The dictionary Dornseiff: Der deutsche Wortschatz nach Sachgruppen (published by De Gruyter since 1934) groups words by semantic criteria in currently 22 main groups and 970 domain groups. Domain groups are again structured in semantic groups.

The 8th and 9th edition of the dictionary (published in 2004 and 2020) were created using data of the Leipzig Corpora Collection. We received friendly permission by the publisher to present both the name of the corresponding Dornseiff set and the complete semantic group for every word.
If translations of a word into another language are available, for each a link to the respective information page in the corpora portal is provided. For languages where more than one corpus is available in the portal, typically the largest corpus (alternatively: the most recent one) is linked to. For every available language, the translations are ordered in descending order according to their frequency in the target corpus. For more clarity, the respective frequency class is included (information about the use of frequency classes can be found here).
As we destroy the original document structure in our preprocessing for copyright reasons, all sentences are only available in a random order. To favour "typical" sentences we use an adapted version of the GDEX algorithm ("Good Dictionary Examples in a Corpus") for most corpora. The algorithm prefers short sentences of rather simple grammatical structure, without extremely rare words and without numbers or special characters. More details about the original algorithm can be found here.
Cooccurrences of a word are those words that occur noticeably often together with it. This may be the case as immediate left neighbour, as immediate right neighbour, or in the same sentence.
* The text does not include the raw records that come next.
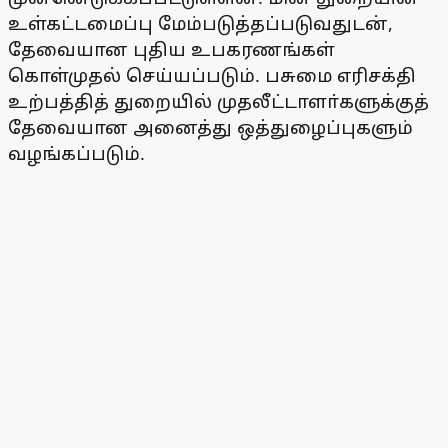
உள்கட்டமைப்பு மேம்படுத்தப்படுவதுடன்,
தேவையான புதிய உபகரணங்கள்
கொள்முதல் செய்யப்படும். பசுமை எரிசக்தி
உற்பத்தித் துறையில் முதலீட்டாளா்களுக்குத்
தேவையான அனைத்து ஒத்துழைப்புகளும்
வழங்கப்படும்.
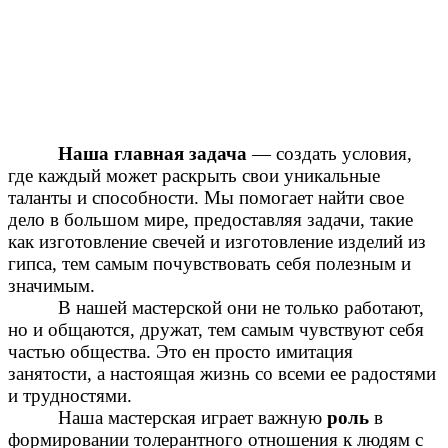
Наша главная задача
— создать условия,
где каждый может раскрыть свои уникальные
таланты и способности. Мы помогает найти свое
дело в большом мире, предоставляя задачи, такие
как изготовление свечей и изготовление изделий из
гипса, тем самым почувствовать себя полезным и
значимым.
В нашей мастерской они не только работают,
но и общаются, дружат, тем самым чувствуют себя
частью общества. Это ен просто имитация
занятости, а настоящая жизнь со всеми ее радостями
и трудностями.
Наша мастерская играет важную
роль
в
формировании толерантного отношения к людям с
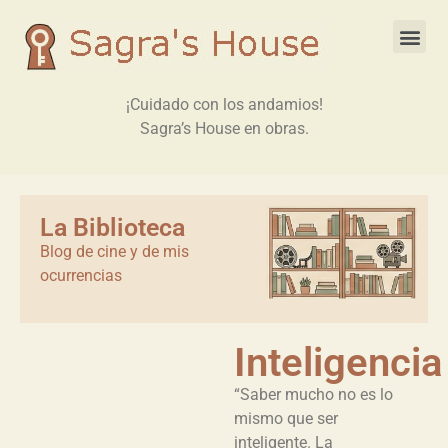
¡Cuidado con los andamios!
Sagra’s House en obras.
La Biblioteca
Blog de cine y de mis
ocurrencias
Inteligencia
“Saber mucho no es lo
mismo que ser
inteligente. La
The relevance of a cooccurrence is measured using a significance measure; cooccurrences are ordered by their significance. At the Leipzig Corpora Collection the log-likelihood ratio is used as significance measure and word pairs of little significance are removed.
Word similarity based on cooccurrences comprises words that occur in similar contexts as the word in question. The distributional hypothesis assumes that those words share a similar meaning.
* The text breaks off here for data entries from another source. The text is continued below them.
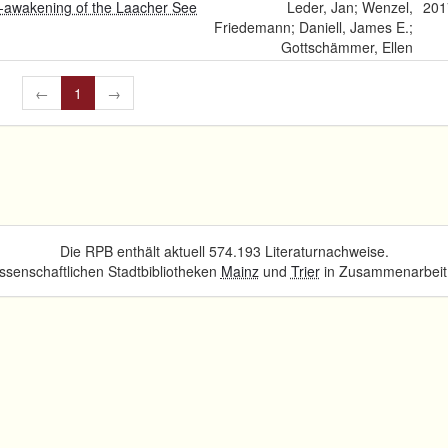
 re-awakening of the Laacher See
Leder, Jan; Wenzel,
201
Friedemann; Daniell, James E.;
Gottschämmer, Ellen
←
1
→
Die RPB enthält aktuell 574.193 Literaturnachweise.
senschaftlichen Stadtbibliotheken
Mainz
und
Trier
in Zusammenarbeit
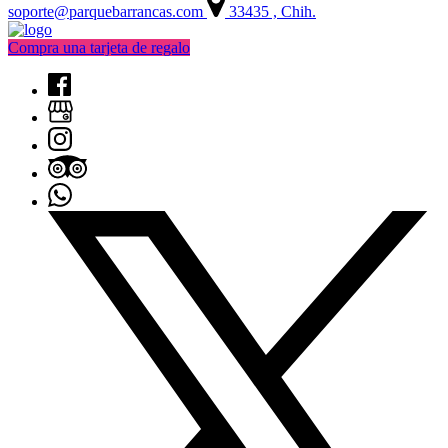
soporte@parquebarrancas.com
33435 , Chih.
Compra una tarjeta de regalo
For computing this kind of similarity between words, the set of their significant cooccurrences are compared. A high similarity of those sets (computed using the Dice coefficient) suggests an exchangeability in similar contexts and therefore a similar meaning. The results are ranked by similarity in descending order; only results with a minimum number of common cooccurrences are considered.
The cooccurrences graph is a visualisation of sentence cooccurrences. For the most significant cooccurring words of an input word, it is examined if there are significant cooccurrence relationships between all possible word pairs. If that is the case, an edge is drawn between their nodes in the graph and also between them and the input word. The strength of the significance of a cooccurrence is represented by the line width of the corresponding edge.
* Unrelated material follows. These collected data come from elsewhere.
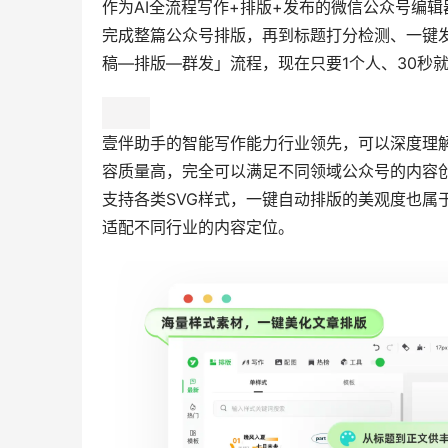
作为AI全流程写作+排版+发布的微信公众号编
完成整篇公众号排版，再到标题打分检测、一键
稿—排版—群发」流程，现在只要1个人、30秒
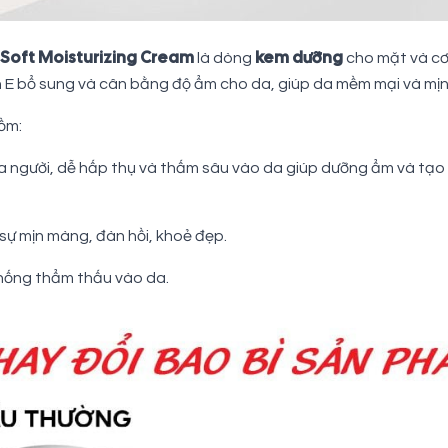
Soft Moisturizing Cream
kem dưỡng
là dòng
cho mặt và cơ
n E bổ sung và cân bằng độ ẩm cho da, giúp da mềm mại và mị
ồm:
da người, dễ hấp thụ và thấm sâu vào da giúp dưỡng ẩm và tạo 
sự mịn màng, đàn hồi, khoẻ đẹp.
hống thẩm thấu vào da.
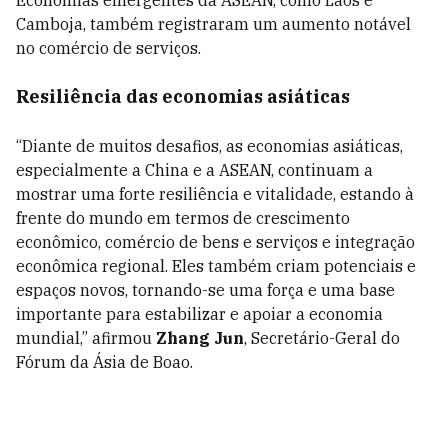
Economias emergentes da ASEAN, como Laos e
Camboja, também registraram um aumento notável
no comércio de serviços.
Resiliência das economias asiáticas
“Diante de muitos desafios, as economias asiáticas,
especialmente a China e a ASEAN, continuam a
mostrar uma forte resiliência e vitalidade, estando à
frente do mundo em termos de crescimento
econômico, comércio de bens e serviços e integração
econômica regional. Eles também criam potenciais e
espaços novos, tornando-se uma força e uma base
importante para estabilizar e apoiar a economia
mundial,” afirmou
Zhang Jun
, Secretário-Geral do
Fórum da Ásia de Boao.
Our portal Words of the Day collects and analysis Internet news articles on a daily basis. Words that occur unusually frequently on a day or in atypical sentence contexts are selected as "word of the day" and are displayed together with current example sentences and sources information. The box in the corpora portal shows the daily relative frequency of the word for the last few weeks or months. A click on a blue bar directs you to the respective information page at the Words of the day.
The available languages are presented in the footer of every Web page. The selected language will be stored in a cookie on your computer and will be automatically selected at your next visit.